- _Quoted passage_:
[Start of Attachment]

Putin has even managed to (further) isolate China, which is being badly tarnished by its refusal to criticise Russia’s invasion despite the fact that it violates China’s core principle regarding the sanctity of a nation’s territorial rights. This has been the key maxim behind the One China policy that overrides Taiwan’s claims to sovereignty, which Beijing has convinced most nations to embrace.
The bottom line is that after the success Putin had with military campaigns in Syria, Chechnya and Georgia, he has made a massive miscalculation with Ukraine, which is attributable to hubristic overreach.
Even more importantly, though, he looks to be error-correcting and trying to construct himself an off-ramp via the peace negotiation process. This would be the rational response of a pragmatist trying to salvage his irreversibly damaged power and wealth. There are naturally downside risks whereby, cornered with no face-saving options other than to double-down, Putin does try to flatten Ukraine.
Yet in contrast to other campaigns, this one is against those he regards as his own people, and, moreover, it is a war that is clearly divisive at home. It is telling that when addressing Russians via televised speeches, Putin has focused on convincing his audience that Russia is not harming any civilians and will generously compensate soldiers who have been killed or wounded in battle.

[End of Attachment]

- _Task statement_: Update the part of the passage on Putin's war in Ukraine that opens with "Even more importantly, though, he" and closes with "wounded in battle.", putting "exit route" in place of "off-ramp". The lines that come next are not needed for anything.

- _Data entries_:

[Start of Attachment]

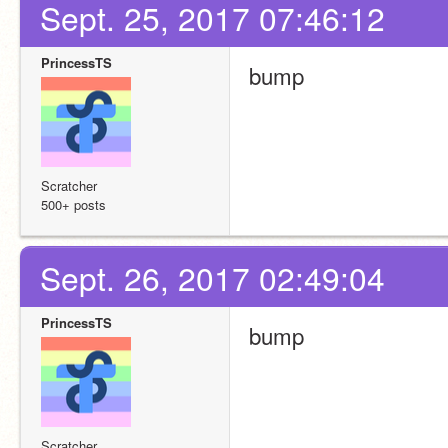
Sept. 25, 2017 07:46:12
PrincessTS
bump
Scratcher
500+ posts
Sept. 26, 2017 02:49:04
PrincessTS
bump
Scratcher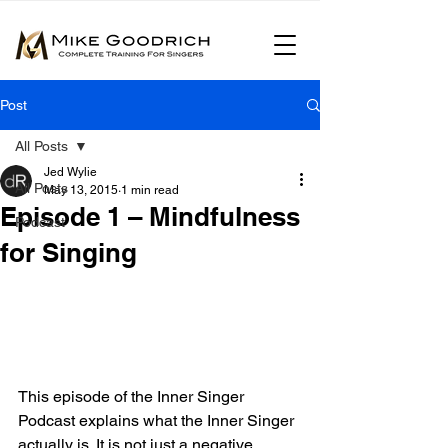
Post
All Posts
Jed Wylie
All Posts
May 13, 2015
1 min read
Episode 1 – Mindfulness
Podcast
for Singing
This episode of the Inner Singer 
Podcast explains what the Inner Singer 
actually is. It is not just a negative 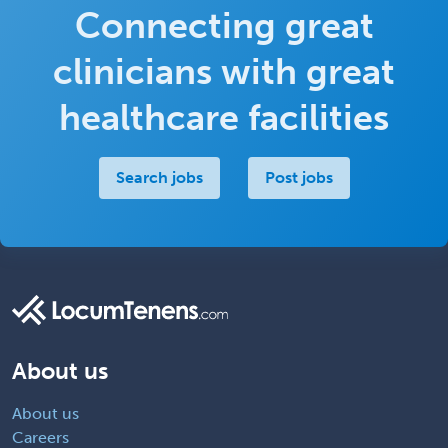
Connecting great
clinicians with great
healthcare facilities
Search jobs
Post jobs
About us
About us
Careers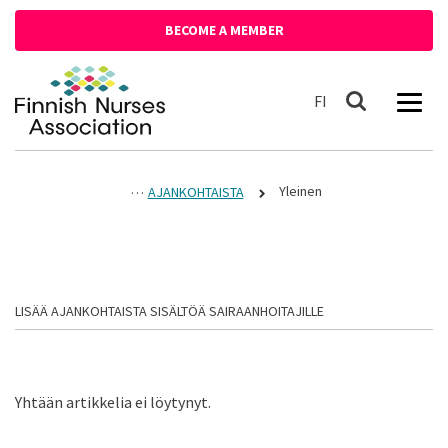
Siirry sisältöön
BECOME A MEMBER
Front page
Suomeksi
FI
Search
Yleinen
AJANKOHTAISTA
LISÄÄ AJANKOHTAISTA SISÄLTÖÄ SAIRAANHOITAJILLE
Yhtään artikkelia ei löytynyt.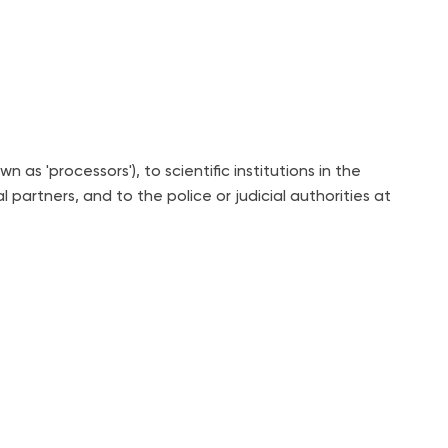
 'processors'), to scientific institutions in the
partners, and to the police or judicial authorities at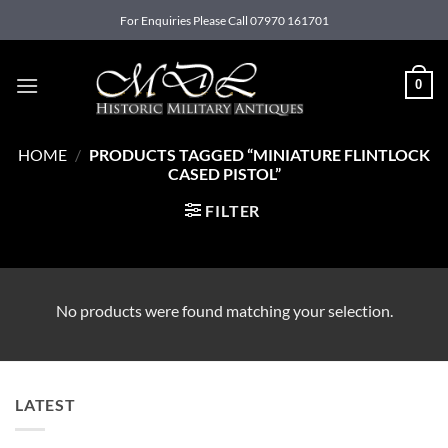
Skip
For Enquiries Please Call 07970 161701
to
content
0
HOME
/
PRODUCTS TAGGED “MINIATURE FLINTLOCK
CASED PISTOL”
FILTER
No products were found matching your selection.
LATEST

[End of Attachment]
[Start of Attachment]

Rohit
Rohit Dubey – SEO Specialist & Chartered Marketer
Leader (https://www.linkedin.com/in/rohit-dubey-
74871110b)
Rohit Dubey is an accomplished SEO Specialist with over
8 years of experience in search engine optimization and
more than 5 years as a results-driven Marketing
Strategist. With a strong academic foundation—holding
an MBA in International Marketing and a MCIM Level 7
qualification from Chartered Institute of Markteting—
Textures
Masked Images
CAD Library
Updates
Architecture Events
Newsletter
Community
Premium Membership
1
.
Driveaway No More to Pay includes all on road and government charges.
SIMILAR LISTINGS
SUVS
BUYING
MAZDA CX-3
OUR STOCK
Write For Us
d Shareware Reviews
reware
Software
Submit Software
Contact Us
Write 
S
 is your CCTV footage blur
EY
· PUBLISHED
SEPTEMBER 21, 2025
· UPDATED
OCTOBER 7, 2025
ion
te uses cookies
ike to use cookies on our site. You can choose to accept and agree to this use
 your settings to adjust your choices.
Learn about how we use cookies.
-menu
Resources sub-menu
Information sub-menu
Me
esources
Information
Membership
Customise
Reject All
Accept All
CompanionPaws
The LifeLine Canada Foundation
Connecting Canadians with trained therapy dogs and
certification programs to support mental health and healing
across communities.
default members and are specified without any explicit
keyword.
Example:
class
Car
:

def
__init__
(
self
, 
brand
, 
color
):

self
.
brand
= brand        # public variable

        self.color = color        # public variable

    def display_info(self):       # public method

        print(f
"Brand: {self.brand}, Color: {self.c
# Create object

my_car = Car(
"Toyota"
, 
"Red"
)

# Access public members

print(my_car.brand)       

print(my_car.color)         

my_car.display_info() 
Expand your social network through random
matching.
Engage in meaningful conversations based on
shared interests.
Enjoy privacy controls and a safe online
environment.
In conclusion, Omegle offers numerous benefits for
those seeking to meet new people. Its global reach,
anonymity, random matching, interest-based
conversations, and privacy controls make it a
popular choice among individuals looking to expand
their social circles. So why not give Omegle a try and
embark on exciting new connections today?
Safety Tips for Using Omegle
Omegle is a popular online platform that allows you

[End of Attachment]

- _Solution to this problem_:
Even more importantly, though, he looks to be error-correcting and trying to construct himself an exit route via the peace negotiation process. This would be the rational response of a pragmatist trying to salvage his irreversibly damaged power and wealth. There are naturally downside risks whereby, cornered with no face-saving options other than to double-down, Putin does try to flatten Ukraine.
Yet in contrast to other campaigns, this one is against those he regards as his own people, and, moreover, it is a war that is clearly divisive at home. It is telling that when addressing Russians via televised speeches, Putin has focused on convincing his audience that Russia is not harming any civilians and will generously compensate soldiers who have been killed or wounded in battle.